Fraser Kyne, Bromium’s EMEA CTO said the research revealed most security teams utilise a ‘prohibition approach’ – i.e. restricting user access to websites and applications – a tactic which is hampering productivity and innovation while creating major frustration for users.
"We have been speaking about it for a while. The key is to finding out how to strike a balance, this is because the real necessity of the role is to protect the operation.
"This has been a perennial problem in the IT department. The security department is also known as the 'say no' department. Modern CISOs realise that if they amend their approach and they will be seen as enablers rather than road blocks. The great thing about the internet is that gives you access to everything; bad thing is that it gives everyone access to you.

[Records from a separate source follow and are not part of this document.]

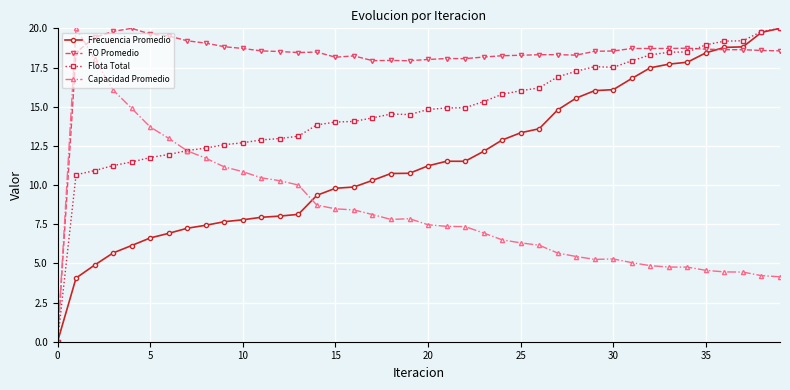

What is the value of the Capacidad Promedio point at the 4th from the left?

16.1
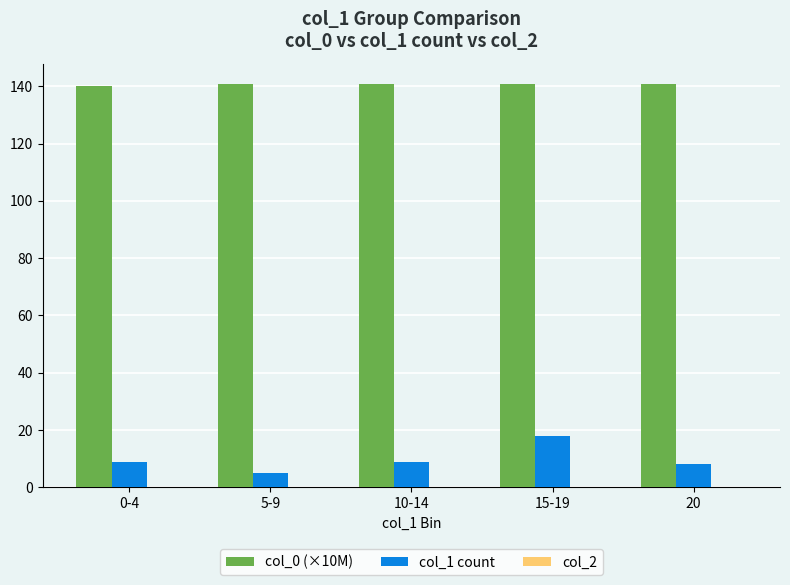

Is it true that col_0 (×10M) equals 140.8 at 15-19?

True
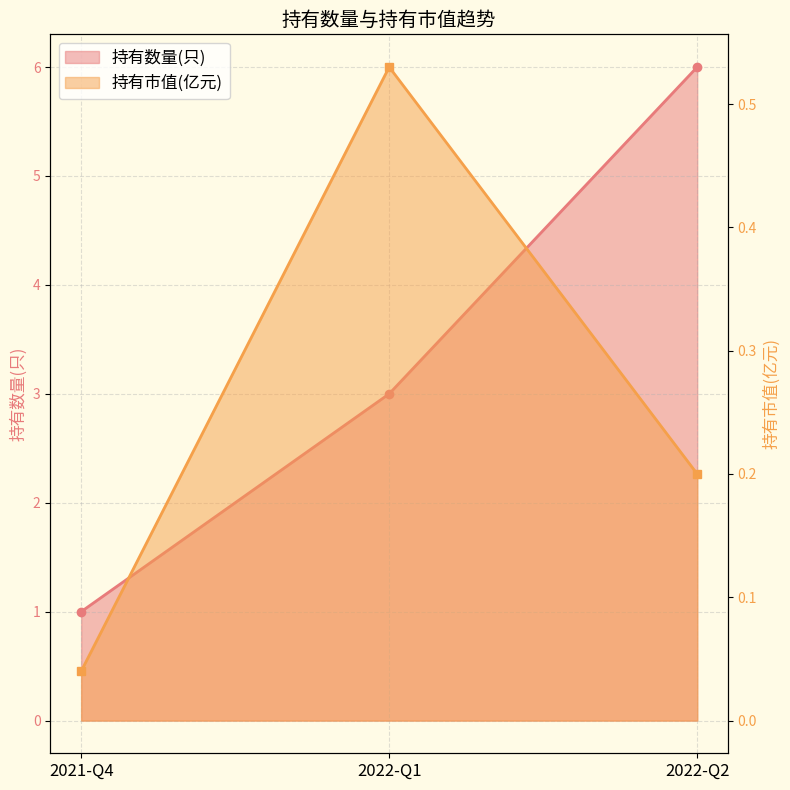

What is the difference between the maximum and minimum values in the 持有数量(只) series?

5.0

"We need to realise that separate divisions within businesses carry out separate tasks. for example, HR needs access to LinkedIn and Facebook while marketing needs to use Twitter. So the job of protecting the brand integrity as well as customer information lies squarely with the CISO.
74% of CISOs said users have expressed frustration that security is preventing them from doing their job
So when we asked why CISOs don't just change processes that increases friction with users, Kyne said: "They [CISOs] can change it but responsibility is shared and if someone makes a decision, the accountability tends to go to that one person. Saying that to the Board is not that great because risk is easy to manage until bad things happen. A greater balance needs to be struck between taking these decisions and reducing the number of processes in place. Over-zealous security tools that are in place to protect the business can often be a major road-block.

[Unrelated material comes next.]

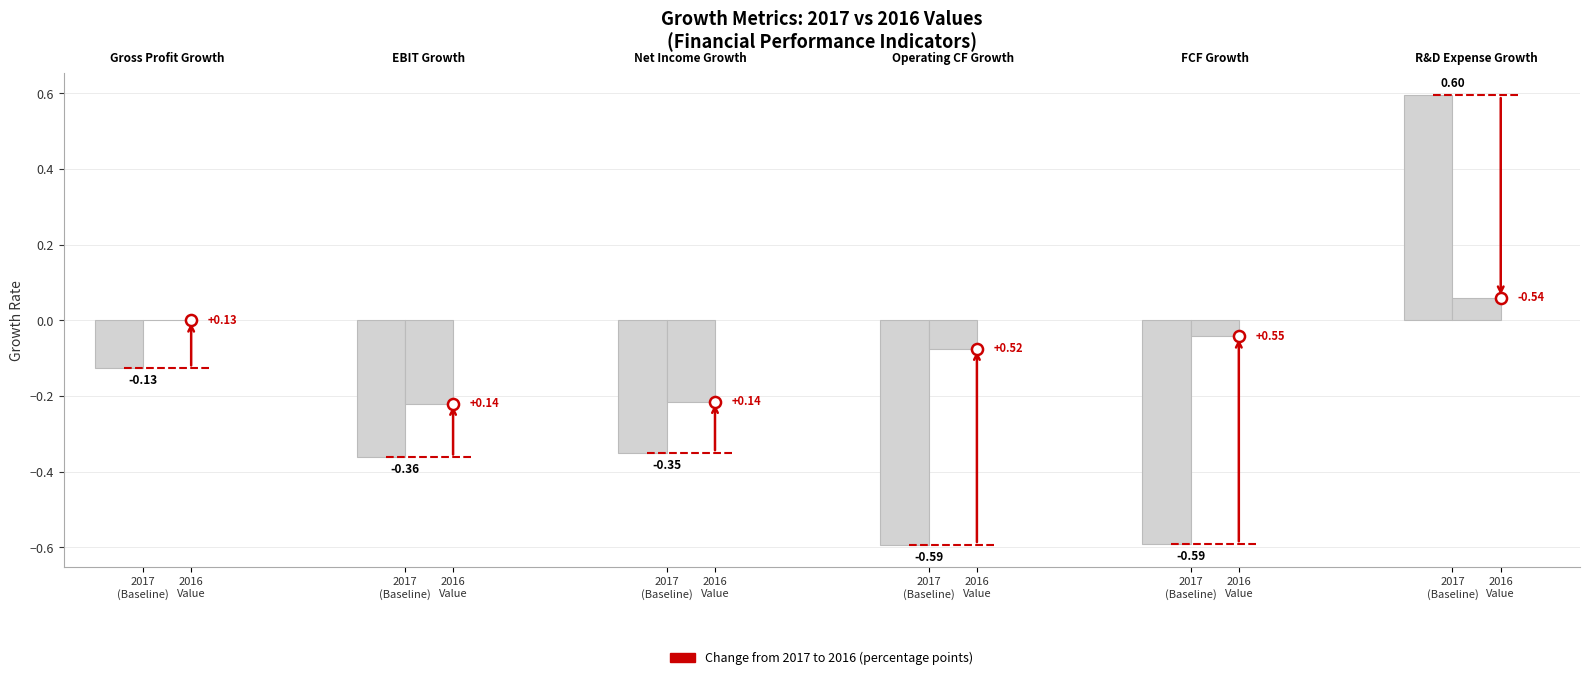

Is it true that 2017 Value equals -0.2 at 2017
(Baseline)?

False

"With the example of how the human resources department of a company works, they need to research candidates using social media channels like LinkedIn, Facebook, Pinterest and Instagram. This is to run basic background searches and so for them to get access to these mediums is a logical request. However, if you see it from a security angle, these are dangerous sources of information because the CISO cannot control what they see and download. So, they block Facebook and LinkedIn so they can run a secure operation.

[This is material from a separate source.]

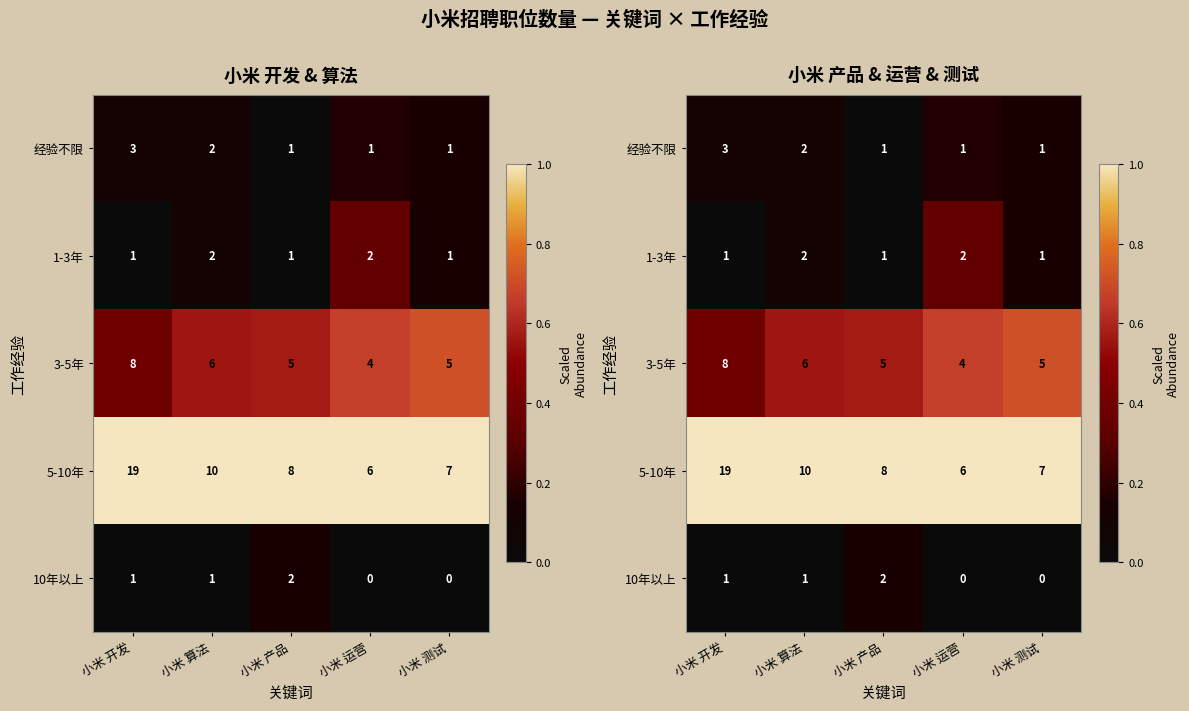

At how many categories does at least one series exceed 0?

5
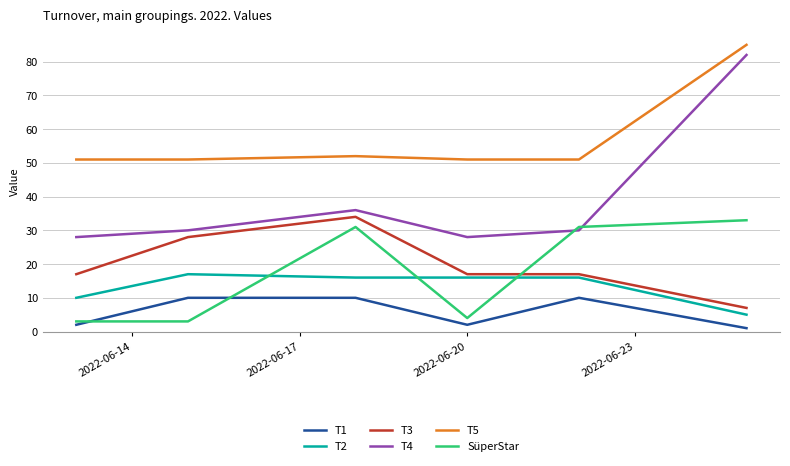

Does the chart display data point markers on the line(s)?

No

"Users, usually, have a cavalier attitude about security, but the CISO has to argue the business case. By allowing access, a potential risk area to the business is opened up and exposed. Balance doesn't have to mean compromise. it has to be struck with less compromise, while protecting business operations.
The research further states that 77% of CISOs said they feel stuck in a Catch-22 between enabling innovation while keeping the enterprise safe; given the other statistics, we were surprised the number wasn't higher!
"It is not higher because it is down to situational conditions within the organisations. The job of a CISO is all about balance. It depends from individual if they are or not empowered by their organisations to take decisions. If they have the go-ahead to take a strong decision, they will be able to reduce friction. If we had asked if they thought the balanced was right, it would have been interesting to see what the answers would have been...
'This number basically means that 30 percent of CISOs in the survey have the empowerment to do as they want!
The survey threw up another interesting statistic suggesting that 71% of CISOs say that they are being made to feel like the bad guys, because they have to say ‘no’ to users
To this Kyne says: "As a parent, I am the bad guy. I know it is for my childrens' benefit. So with my CISO hat on, I have to do things and make decisions that are the right thing to do for the business; for the protection of the operation and also so employees understand risks. However, with my user hat on, I want to use complete internet with full impunity. So the CISO is between a rock and a hard place.
The key for organisations is for employees to be able to use the internet without risk. Unless we can do that, the job of a CISO will continue to be a difficult one.